● **EXERCISE PROMPT**: Search the records for the word "Stunden" and copy each line in which it appears.

● **LISTED ENTRIES**:

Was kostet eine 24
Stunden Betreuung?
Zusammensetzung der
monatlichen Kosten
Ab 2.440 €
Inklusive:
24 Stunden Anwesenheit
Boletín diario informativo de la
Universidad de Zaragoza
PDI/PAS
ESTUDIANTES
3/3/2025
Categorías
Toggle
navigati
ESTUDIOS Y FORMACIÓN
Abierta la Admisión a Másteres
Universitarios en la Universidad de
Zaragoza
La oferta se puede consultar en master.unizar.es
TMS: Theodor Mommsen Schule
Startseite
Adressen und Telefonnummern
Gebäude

* * *

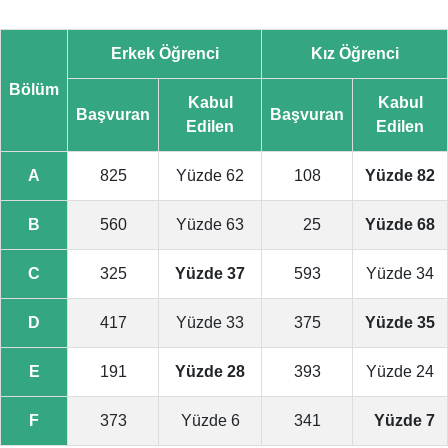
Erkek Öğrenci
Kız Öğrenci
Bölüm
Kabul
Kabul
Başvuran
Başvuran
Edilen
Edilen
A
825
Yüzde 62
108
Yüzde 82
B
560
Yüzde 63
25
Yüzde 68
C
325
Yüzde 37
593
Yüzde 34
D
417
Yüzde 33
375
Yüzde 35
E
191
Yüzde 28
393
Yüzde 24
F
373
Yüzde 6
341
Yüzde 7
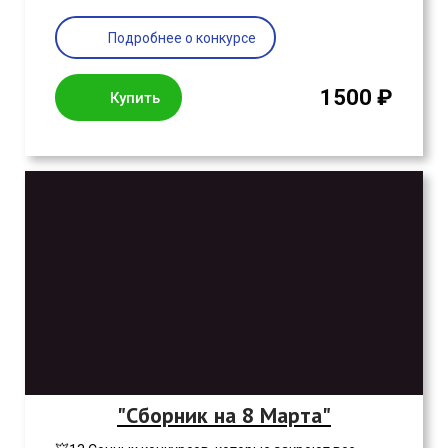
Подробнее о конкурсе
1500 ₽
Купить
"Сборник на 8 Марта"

● **TASK OUTPUT**:
Stunden Betreuung?
24 Stunden Anwesenheit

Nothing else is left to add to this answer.